* **TASKS TO CARRY OUT**
1 > Reproduce the part of the childhood lupus abstract starting with "Genetic determinants of" and going on through "prior to age 10.".
2 > Write the next part of the childhood lupus abstract, picking up after its last sentence.

* **SOURCE DOCUMENT**
* * *

Genetic determinants of childhood onset systemic lupus erythematosus
Meghan Nelson, Shanta Murthy, Sushma Maddipatla, Sreekala Shenoy, Lori Ponder, Shanmuganathan Chandrakasan, Subra Kugathasan, Dave Cutler, Sampath PrahaladIntroduction
Childhood-onset systemic lupus erythematosus (cSLE) is associated with significant morbidity and mortality. While numerous variants have been associated with adult-onset SLE, limited data exist on genetic variation within cSLE. We aimed to investigate genetic factors of early-onset cSLE, defined as onset of cSLE prior to age 10.
Methods
Employing a case-only design, we performed whole genome sequencing analysis on 37 subjects with early onset cSLE. We hypothesised that rare, functional variants with large effects in genes associated with SLE contribute to the risk of early-onset cSLE and that the polygenic risk score (PRS) would be inversely associated with age of onset and presence of nephritis. A total of 153 linkage disequilibrium-independent variants were analysed and compared with previously reported SLE single-nucleotide polymorphisms. Rare (minor allele frequency (MAF) ≤1%), damaging protein-altering (Combined Annotation Dependent Depletion; CADD≥20) variants, including variants isolated to previously reported monogenic SLE genes (n=49), were prioritised for secondary analysis.

* * *

* **INFORMATION SHOWN**
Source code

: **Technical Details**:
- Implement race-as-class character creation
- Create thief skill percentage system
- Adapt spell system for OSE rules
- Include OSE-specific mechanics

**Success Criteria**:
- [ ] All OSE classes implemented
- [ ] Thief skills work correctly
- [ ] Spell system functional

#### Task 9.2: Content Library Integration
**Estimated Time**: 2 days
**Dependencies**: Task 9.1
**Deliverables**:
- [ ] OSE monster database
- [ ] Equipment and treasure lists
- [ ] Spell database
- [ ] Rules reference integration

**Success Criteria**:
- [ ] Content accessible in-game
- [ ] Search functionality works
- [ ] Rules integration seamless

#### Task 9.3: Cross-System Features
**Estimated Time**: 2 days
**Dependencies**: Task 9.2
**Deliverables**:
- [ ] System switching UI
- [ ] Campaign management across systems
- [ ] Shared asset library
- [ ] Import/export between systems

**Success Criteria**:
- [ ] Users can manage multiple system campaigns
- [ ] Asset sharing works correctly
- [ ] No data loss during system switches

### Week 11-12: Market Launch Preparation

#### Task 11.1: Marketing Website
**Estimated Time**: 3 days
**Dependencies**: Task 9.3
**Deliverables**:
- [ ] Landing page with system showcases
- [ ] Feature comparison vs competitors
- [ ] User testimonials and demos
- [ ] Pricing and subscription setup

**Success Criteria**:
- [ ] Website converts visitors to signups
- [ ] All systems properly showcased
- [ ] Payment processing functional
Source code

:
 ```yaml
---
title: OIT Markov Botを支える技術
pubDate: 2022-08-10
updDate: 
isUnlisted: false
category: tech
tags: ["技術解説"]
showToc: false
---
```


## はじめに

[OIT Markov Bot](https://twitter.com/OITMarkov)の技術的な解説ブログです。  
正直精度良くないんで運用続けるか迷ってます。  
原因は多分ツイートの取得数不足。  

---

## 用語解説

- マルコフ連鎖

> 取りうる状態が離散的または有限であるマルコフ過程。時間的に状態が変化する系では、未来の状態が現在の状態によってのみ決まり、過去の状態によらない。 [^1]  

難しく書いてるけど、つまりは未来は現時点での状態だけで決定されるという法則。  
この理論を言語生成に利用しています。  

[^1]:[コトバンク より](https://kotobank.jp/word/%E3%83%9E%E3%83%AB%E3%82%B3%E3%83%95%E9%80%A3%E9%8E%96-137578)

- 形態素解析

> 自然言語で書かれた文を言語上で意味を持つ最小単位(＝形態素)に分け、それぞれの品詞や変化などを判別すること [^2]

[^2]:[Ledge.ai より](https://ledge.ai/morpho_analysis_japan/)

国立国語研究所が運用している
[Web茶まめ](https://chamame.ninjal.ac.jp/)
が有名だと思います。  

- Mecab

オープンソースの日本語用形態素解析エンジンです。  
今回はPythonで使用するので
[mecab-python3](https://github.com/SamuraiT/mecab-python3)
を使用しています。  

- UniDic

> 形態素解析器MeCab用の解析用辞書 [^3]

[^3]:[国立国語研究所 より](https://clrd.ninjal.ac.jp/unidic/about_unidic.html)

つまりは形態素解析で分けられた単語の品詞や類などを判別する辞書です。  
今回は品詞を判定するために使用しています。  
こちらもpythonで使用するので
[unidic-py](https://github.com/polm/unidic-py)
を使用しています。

* * *

* **ANSWERS TO EACH TASK**
1 >
Genetic determinants of childhood onset systemic lupus erythematosus
Meghan Nelson, Shanta Murthy, Sushma Maddipatla, Sreekala Shenoy, Lori Ponder, Shanmuganathan Chandrakasan, Subra Kugathasan, Dave Cutler, Sampath PrahaladIntroduction
Childhood-onset systemic lupus erythematosus (cSLE) is associated with significant morbidity and mortality. While numerous variants have been associated with adult-onset SLE, limited data exist on genetic variation within cSLE. We aimed to investigate genetic factors of early-onset cSLE, defined as onset of cSLE prior to age 10.

2 >
Results
37.8% of our cSLE cohort carried at least one rare, pathogenic variant in monogenic SLE genes. We identified 31, 012 rare, damaging, pathogenic variants in our cSLE cohort, including two genes implicated in mitochondrial protein degradation ( AFG3L2, SPG7 ) and several genes in the interferon pathway ( IFIH1, IFNGR1 ). We found that higher PRS scores were associated with increased nephritis odds (p=0.0092) but not age of onset (p>0.05). Burden testing using the optimal sequence kernel association test (SKAT-O) revealed nominal enrichment of rare variants (MAF≤ 5%) in immune-related genes, including ISG15, PSMB9 and RNASEH2A , several of which are involved in type I interferon and antigen presentation pathways.
Conclusion
These results have the potential to enhance our understanding of cSLE. Further studies must be conducted to expand our findings.